It is, you suspect, this anxiety among musicians – that their children will reject their discerning musical tastes and revel in a migraine-inducing fondness for Aqua's "Barbie Girl" – that leads them to make a kids' album. We are not talking here about collections of punk-rock nursery rhymes – although these do exist. No, these are original and often serious-minded songs aimed at pre-schoolers in an attempt to refine their undeveloped musical sensibilities and prise them off the rusty hull of novelty pop.
Indie bands are the main culprits in this rarefied genre. Saint Etienne, purveyors of conceptual, Sixties-inspired pop, did it five years ago with Up the Wooden Hills, an EP about animals and the letters of the alphabet. Tindersticks, famed for songs about the darker side of life, and the sensitive Scots Belle & Sebastian have curated albums of children's songs. The latter's Colours Are Brighter featured original compositions by Franz Ferdinand, The Kooks and Snow Patrol.
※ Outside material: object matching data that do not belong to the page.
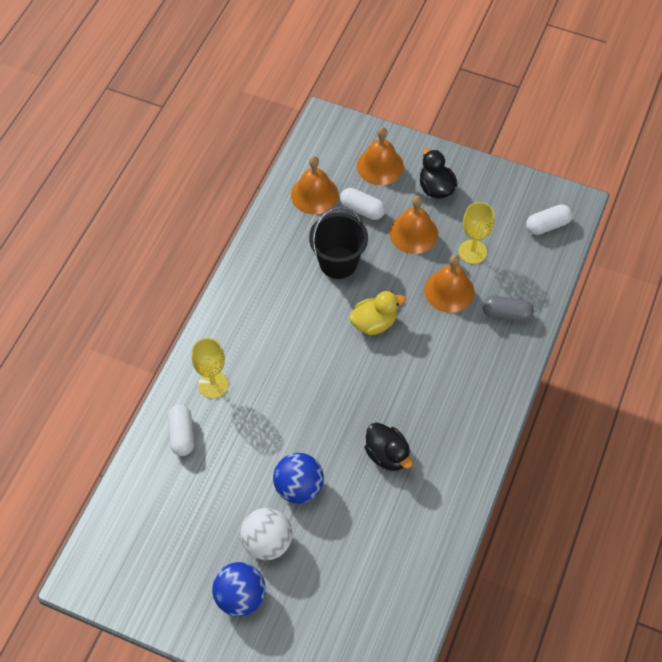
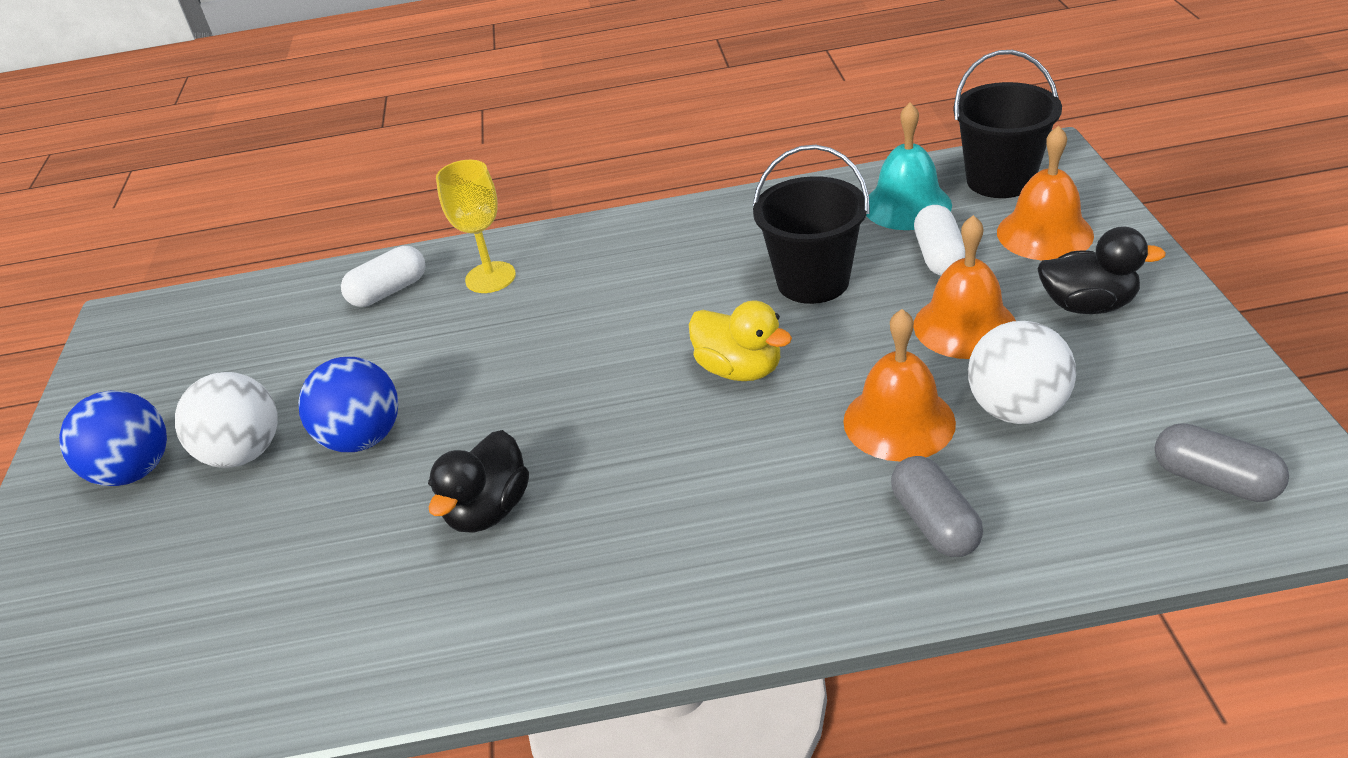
camera: 65 degrees right, 20 degrees down
orange bell [291,156,339,214] -> turquoise bell [866,102,952,230]
black duck [420,148,458,199] -> black duck turned 60 degrees clockwise [1037,226,1166,314]
yellow goblet [459,202,494,264] -> white ball [968,321,1076,424]
white capsule [526,204,572,235] -> grey capsule [1155,423,1289,502]
none -> black bucket [953,50,1062,198]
Then there is the American alt-rock duo They Might Be Giants, who seem to have cornered the market in kids' albums and children's TV soundtracks. Their first children's album, No!, was released in 2002. They followed up with Here Come The ABCs and Here Come The 123s. Now they are about to release yet another album for kids, Here Comes the Science. This is an undeniably pleasant, guitar-based LP that endeavours to educate children in the basics of physics, biology and chemistry, featuring lyrics such as: "Iron is a metal you see it every day/ Oxygen eventually will make it rust away."
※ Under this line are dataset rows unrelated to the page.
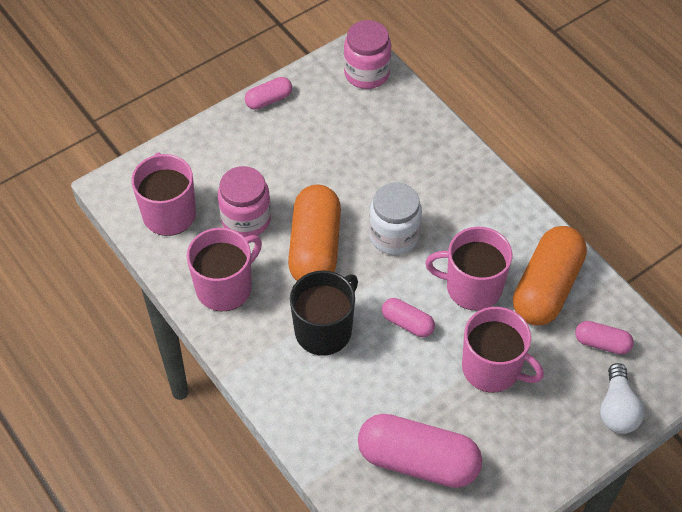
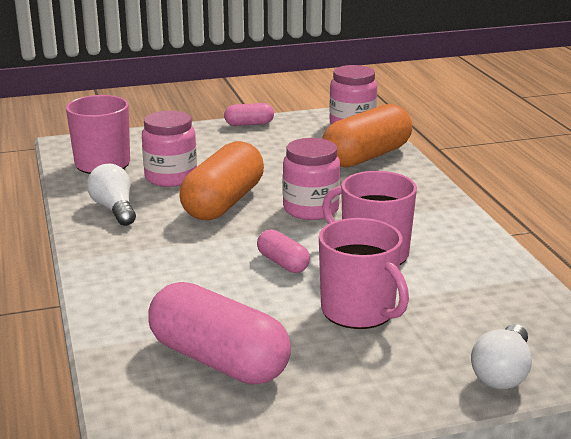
camera: 20 degrees right, 30 degrees down
pink mug [187,228,262,312] -> white light bulb [87,164,136,226]
black mug [290,270,358,356] -> none
white jar [369,182,422,255] -> pink jar [283,138,340,220]
orange capsule [513,226,587,326] -> orange capsule moved to [322,104,412,167]
pink capsule [575,321,634,355] -> none

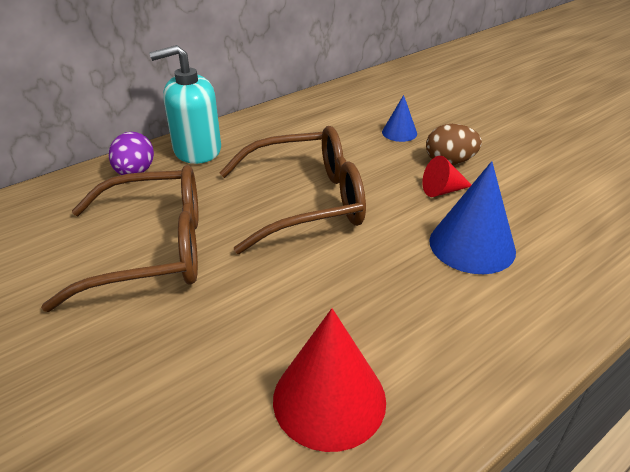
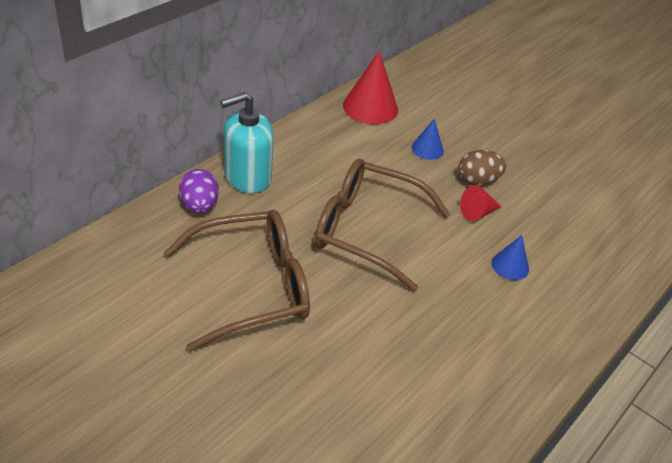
camera: 15 degrees left, 5 degrees up
brown glasses [219,126,366,254] -> brown glasses turned 135 degrees counterclockwise [314,159,451,292]
red cone [273,308,386,452] -> red cone moved to [343,51,398,124]
blue cone [429,161,516,274] -> blue cone [491,235,529,280], size x0.55

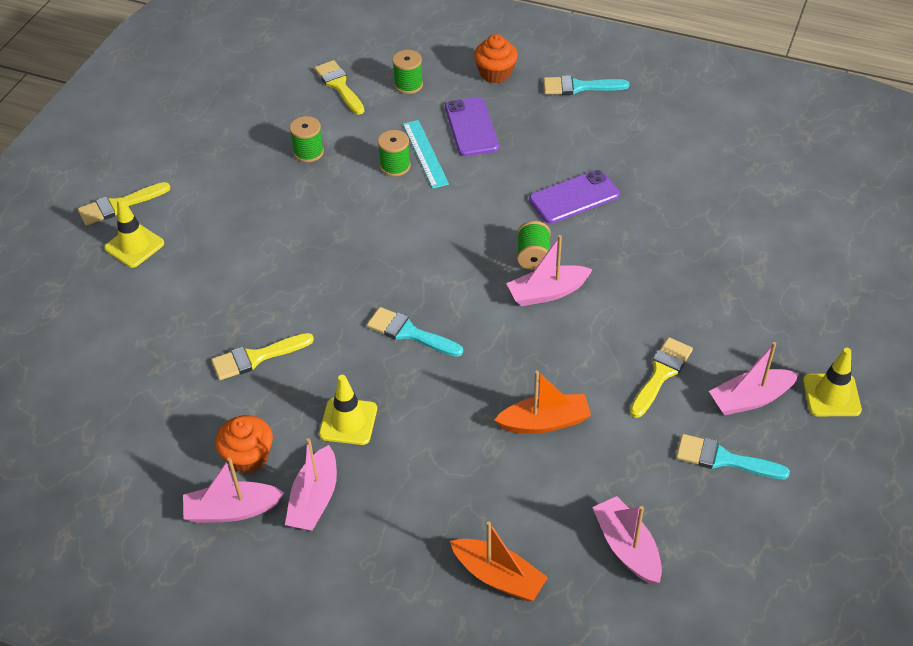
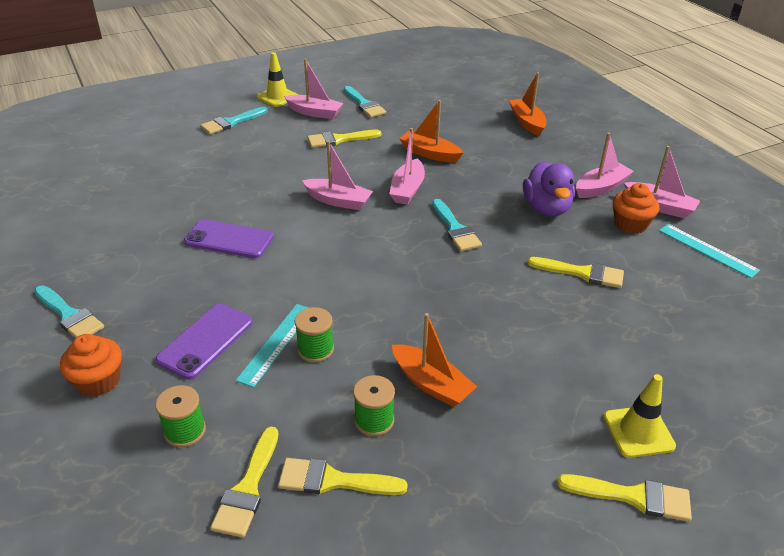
camera: 140 degrees left, 10 degrees down
yellow traffic cone [319,375,377,445] -> purple duck [523,161,575,216]
green spool [517,221,551,270] -> none
pink boat [592,496,662,584] -> pink boat moved to [389,128,425,205]
none -> turquoise brush [200,107,268,134]
none -> yellow brush [278,458,408,495]
none -> orange boat [392,313,477,407]
none -> turquoise ruler [659,224,760,278]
I put the album to the test by playing it to my three-year-old daughter. In her short life Lily has been exposed to a wide variety of music, from the Glee soundtrack to Nick Cave to Grizzly Bear – most of which she has politely ignored. Her listening habits adhere to a one rule: if it's disco, she'll dance to it. The first song on Here Comes Science prompted a bout of theatrical swaying – after which she walked around in circles until she fell over. After that she busied herself trying to stuff a toy penguin into her shoe. Clearly, she wasn't listening. Further attempts to engage her fell flat.
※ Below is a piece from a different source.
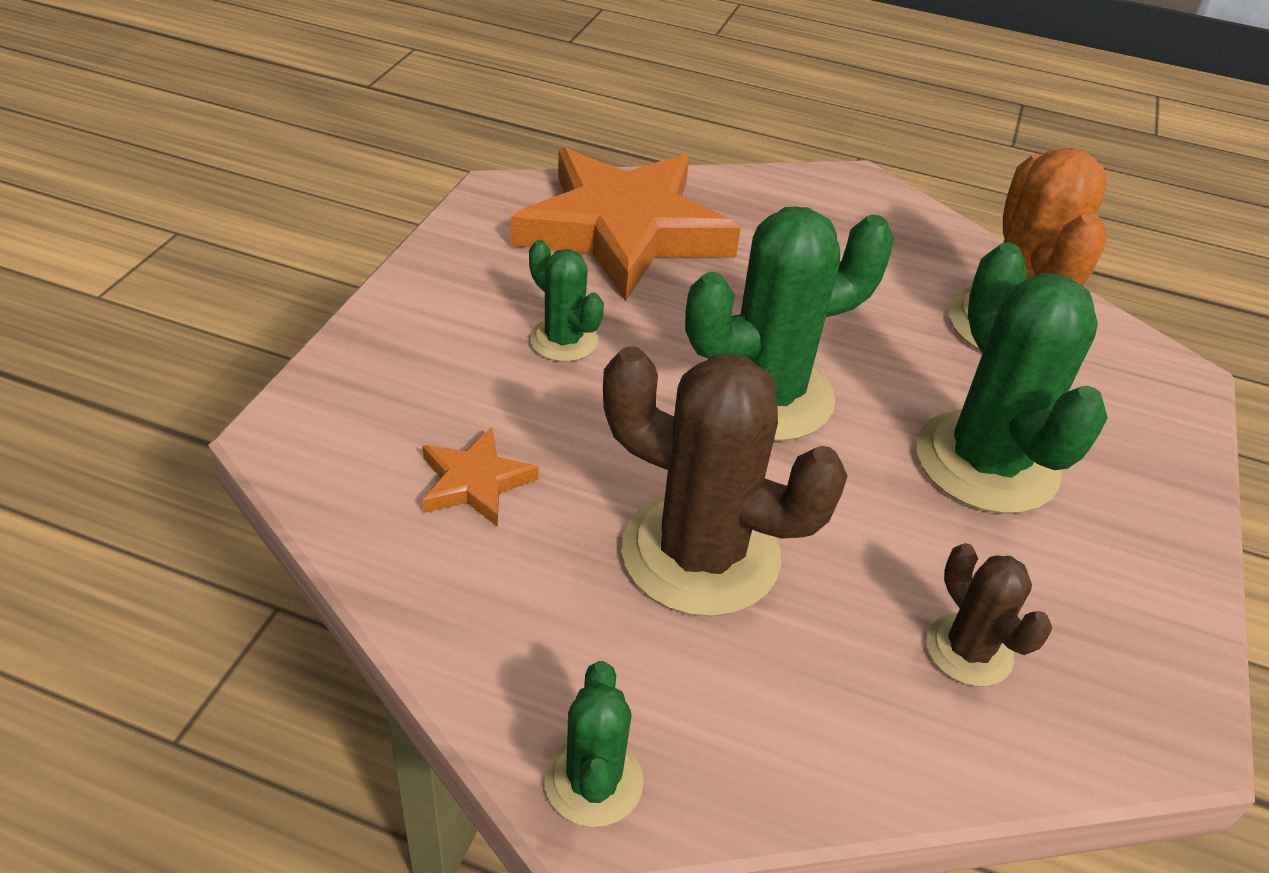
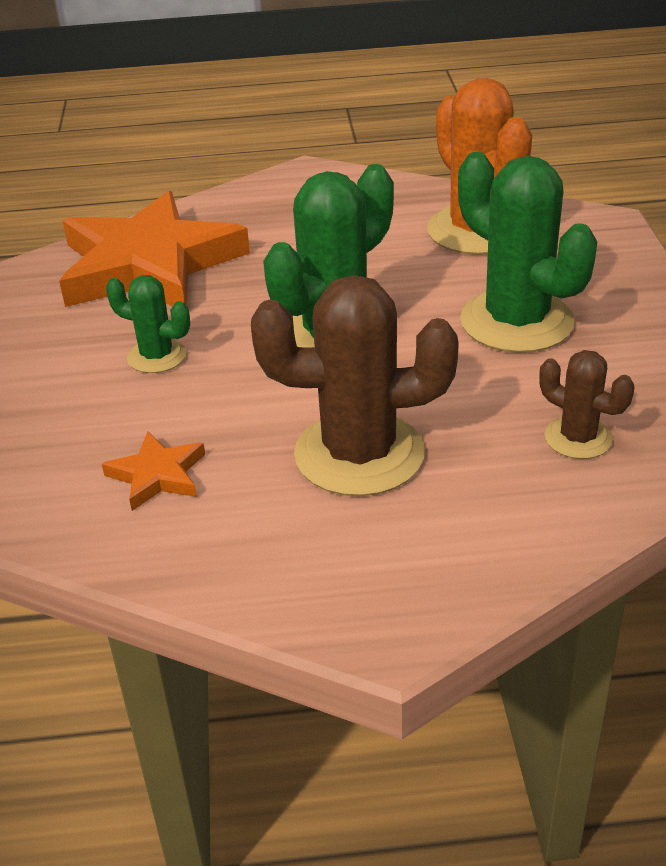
camera: 20 degrees left, 5 degrees down
green cactus [544,661,644,827] -> none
We all love to imagine that our offspring are sophisticated, cultured and discerning individuals who, given the chance, would choose artfully composed pop music over mass-produced pap. In most cases, however, they will go for the pap. Trying to mould children's musical tastes at such a young age seems to me an arrogant, not to say futile exercise.
There will almost certainly come a time, when Lily is older, when I will attempt to indoctrinate her with the life-altering genius of The Smiths, along with my other musical obsessions – efforts which I expect to be ignored or rebutted. This is because there will always be a gulf between what we want our children to like and what they will actually like. It is called the generation gap, and it is exactly how it should be.